[Data excerpts]
━━━━━━━━━━━━━━━━━━━━

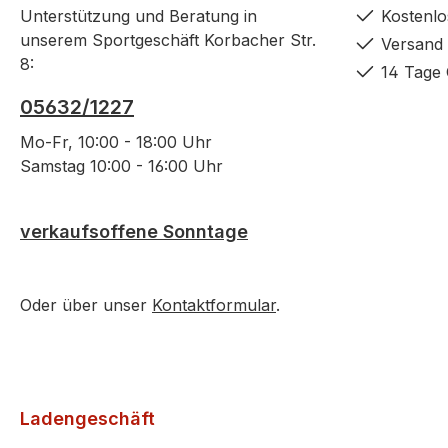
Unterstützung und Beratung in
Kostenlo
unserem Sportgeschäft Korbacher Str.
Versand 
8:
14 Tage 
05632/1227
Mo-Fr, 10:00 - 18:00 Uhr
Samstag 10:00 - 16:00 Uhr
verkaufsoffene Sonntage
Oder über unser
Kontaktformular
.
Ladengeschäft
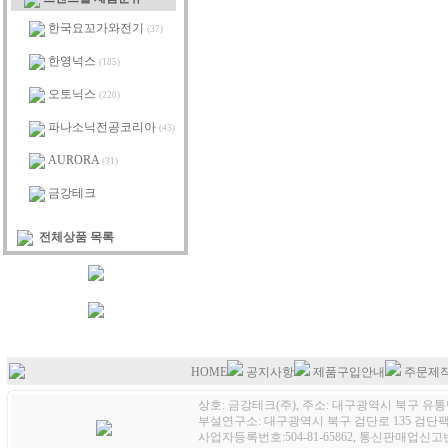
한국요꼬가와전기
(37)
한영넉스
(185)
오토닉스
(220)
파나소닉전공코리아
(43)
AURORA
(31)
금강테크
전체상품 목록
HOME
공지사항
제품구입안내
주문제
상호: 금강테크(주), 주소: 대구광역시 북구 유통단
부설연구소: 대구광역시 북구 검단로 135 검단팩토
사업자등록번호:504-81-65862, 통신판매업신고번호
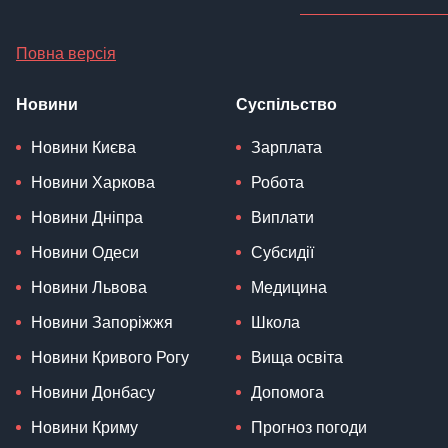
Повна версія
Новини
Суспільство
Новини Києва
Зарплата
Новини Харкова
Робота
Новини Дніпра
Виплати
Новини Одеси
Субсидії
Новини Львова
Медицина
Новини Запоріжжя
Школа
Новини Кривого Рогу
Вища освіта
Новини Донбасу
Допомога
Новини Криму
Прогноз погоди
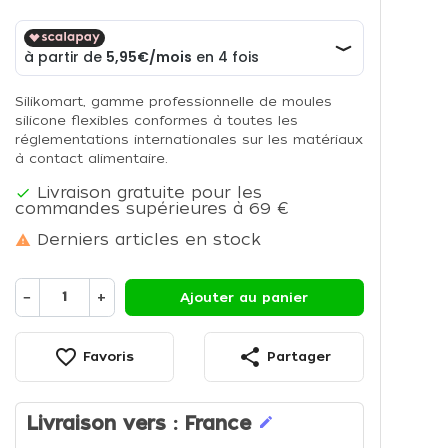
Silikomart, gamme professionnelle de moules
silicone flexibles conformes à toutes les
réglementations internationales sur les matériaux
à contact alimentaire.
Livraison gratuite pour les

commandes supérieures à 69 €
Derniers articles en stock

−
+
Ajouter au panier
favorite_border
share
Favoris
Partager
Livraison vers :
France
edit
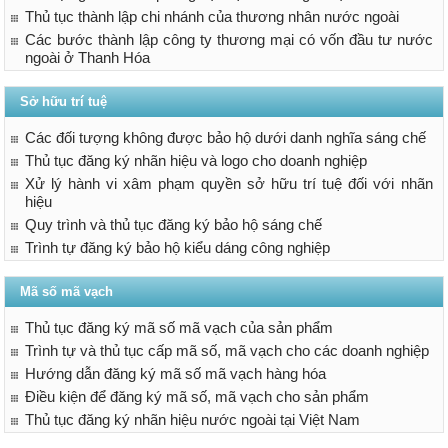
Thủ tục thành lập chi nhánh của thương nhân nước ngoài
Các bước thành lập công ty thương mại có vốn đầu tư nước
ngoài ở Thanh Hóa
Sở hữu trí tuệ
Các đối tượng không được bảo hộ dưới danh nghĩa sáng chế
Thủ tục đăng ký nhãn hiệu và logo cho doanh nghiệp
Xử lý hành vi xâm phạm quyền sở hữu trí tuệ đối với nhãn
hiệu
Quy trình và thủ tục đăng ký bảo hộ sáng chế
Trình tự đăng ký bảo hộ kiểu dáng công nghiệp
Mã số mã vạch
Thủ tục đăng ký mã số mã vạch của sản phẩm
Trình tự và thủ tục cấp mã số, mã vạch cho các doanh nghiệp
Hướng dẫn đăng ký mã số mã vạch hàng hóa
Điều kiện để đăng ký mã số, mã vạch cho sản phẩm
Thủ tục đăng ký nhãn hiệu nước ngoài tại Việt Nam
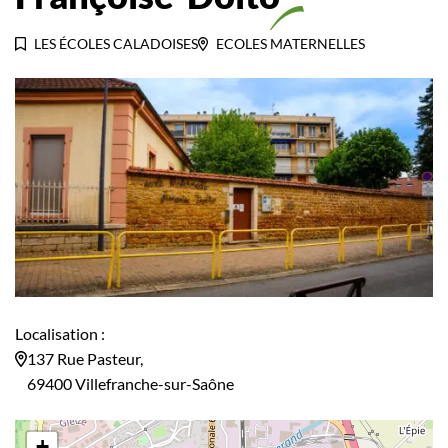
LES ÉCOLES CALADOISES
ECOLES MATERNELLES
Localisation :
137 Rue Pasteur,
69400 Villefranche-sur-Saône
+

━━━━━━━━━━━━━━━━━━━━

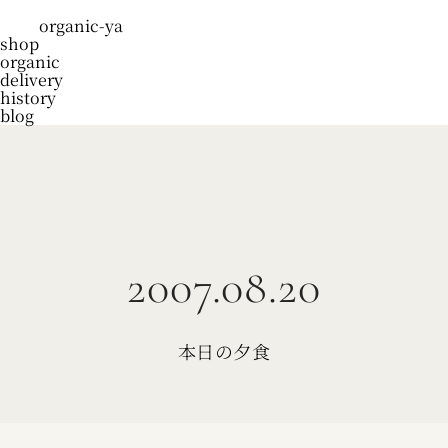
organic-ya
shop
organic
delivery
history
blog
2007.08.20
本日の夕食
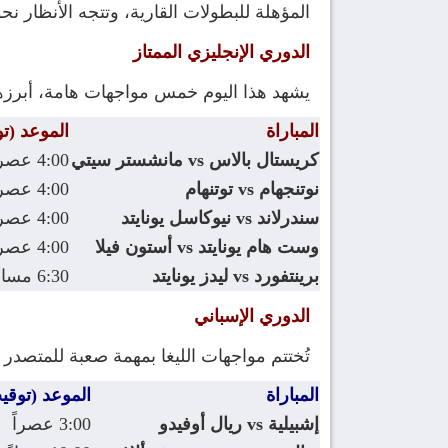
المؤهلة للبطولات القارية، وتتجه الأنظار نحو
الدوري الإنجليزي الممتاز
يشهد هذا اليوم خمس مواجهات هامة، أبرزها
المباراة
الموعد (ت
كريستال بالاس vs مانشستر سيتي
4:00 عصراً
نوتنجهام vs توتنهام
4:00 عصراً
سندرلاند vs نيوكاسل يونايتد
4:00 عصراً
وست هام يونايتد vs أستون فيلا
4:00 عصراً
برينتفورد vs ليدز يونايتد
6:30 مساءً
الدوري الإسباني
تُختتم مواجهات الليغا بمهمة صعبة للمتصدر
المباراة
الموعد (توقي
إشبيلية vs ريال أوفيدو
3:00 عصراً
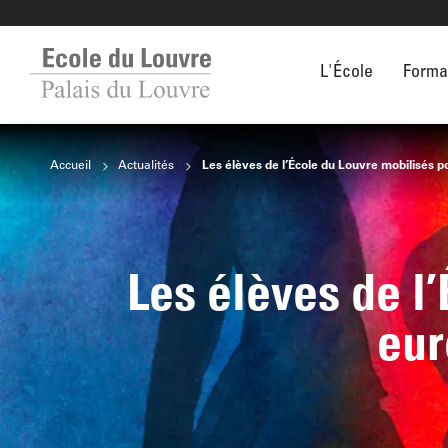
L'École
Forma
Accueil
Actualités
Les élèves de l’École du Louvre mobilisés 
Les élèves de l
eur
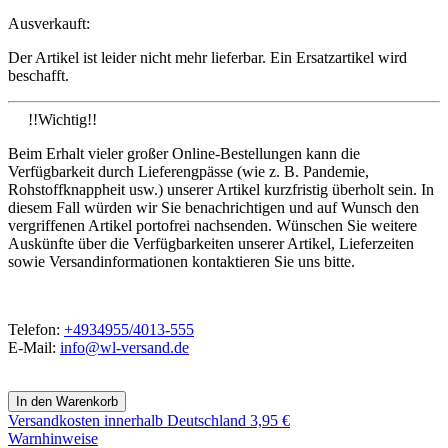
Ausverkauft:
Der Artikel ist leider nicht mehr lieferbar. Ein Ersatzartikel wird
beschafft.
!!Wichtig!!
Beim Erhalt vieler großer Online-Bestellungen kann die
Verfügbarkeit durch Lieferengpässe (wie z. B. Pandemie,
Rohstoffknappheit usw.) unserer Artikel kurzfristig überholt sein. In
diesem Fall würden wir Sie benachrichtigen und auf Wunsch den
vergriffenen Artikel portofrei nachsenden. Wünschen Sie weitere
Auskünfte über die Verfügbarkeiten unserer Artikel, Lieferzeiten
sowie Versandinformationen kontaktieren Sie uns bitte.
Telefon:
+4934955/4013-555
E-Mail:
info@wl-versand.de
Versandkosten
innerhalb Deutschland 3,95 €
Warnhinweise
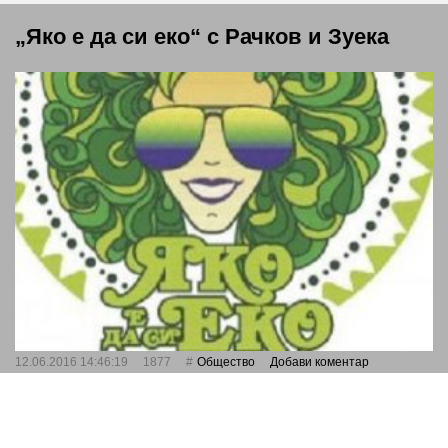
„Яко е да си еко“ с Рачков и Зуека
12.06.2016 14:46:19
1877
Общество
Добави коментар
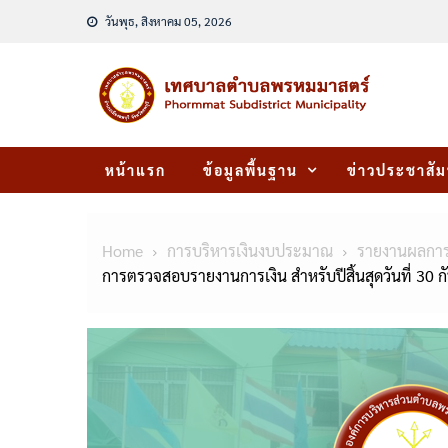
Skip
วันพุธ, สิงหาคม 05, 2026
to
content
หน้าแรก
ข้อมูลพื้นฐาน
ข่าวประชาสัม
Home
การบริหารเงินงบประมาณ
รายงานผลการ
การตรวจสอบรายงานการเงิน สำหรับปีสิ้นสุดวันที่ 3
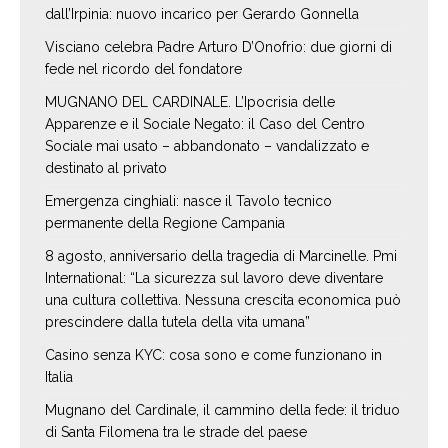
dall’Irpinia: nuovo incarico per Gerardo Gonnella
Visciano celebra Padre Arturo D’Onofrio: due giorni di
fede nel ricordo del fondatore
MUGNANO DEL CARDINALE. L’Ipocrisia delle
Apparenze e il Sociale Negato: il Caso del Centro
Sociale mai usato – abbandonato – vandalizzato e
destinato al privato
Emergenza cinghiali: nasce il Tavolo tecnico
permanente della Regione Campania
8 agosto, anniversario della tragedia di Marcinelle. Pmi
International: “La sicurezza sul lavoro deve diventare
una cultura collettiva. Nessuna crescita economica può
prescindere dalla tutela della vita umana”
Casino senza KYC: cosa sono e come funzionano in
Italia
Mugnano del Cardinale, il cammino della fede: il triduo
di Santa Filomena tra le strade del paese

━━━━━━━━━━━━━━━━━━━━

> **TO-DO ITEM**
Lay out the lines as a JSON list of strings, one string per line and no blank lines, beginning at the line that has "Рачков и Зуека" and stopping after the line that has "di Santa Filomena tra le strade del paese". Leave the pictures out of the list.

> **TASK OUTPUT**
[
  "„Яко е да си еко“ с Рачков и Зуека",
  "12.06.2016 14:46:19",
  "1877",
  "Общество",
  "Добави коментар",
  "Skip",
  "วันพุธ, สิงหาคม 05, 2026",
  "to",
  "content",
  "หน้าแรก",
  "ข้อมูลพื้นฐาน",
  "ข่าวประชาสัม",
  "Home",
  "การบริหารเงินงบประมาณ",
  "รายงานผลการ",
  "การตรวจสอบรายงานการเงิน สำหรับปีสิ้นสุดวันที่ 3",
  "dall’Irpinia: nuovo incarico per Gerardo Gonnella",
  "Visciano celebra Padre Arturo D’Onofrio: due giorni di",
  "fede nel ricordo del fondatore",
  "MUGNANO DEL CARDINALE. L’Ipocrisia delle",
  "Apparenze e il Sociale Negato: il Caso del Centro",
  "Sociale mai usato – abbandonato – vandalizzato e",
  "destinato al privato",
  "Emergenza cinghiali: nasce il Tavolo tecnico",
  "permanente della Regione Campania",
  "8 agosto, anniversario della tragedia di Marcinelle. Pmi",
  "International: “La sicurezza sul lavoro deve diventare",
  "una cultura collettiva. Nessuna crescita economica può",
  "prescindere dalla tutela della vita umana”",
  "Casino senza KYC: cosa sono e come funzionano in",
  "Italia",
  "Mugnano del Cardinale, il cammino della fede: il triduo",
  "di Santa Filomena tra le strade del paese"
]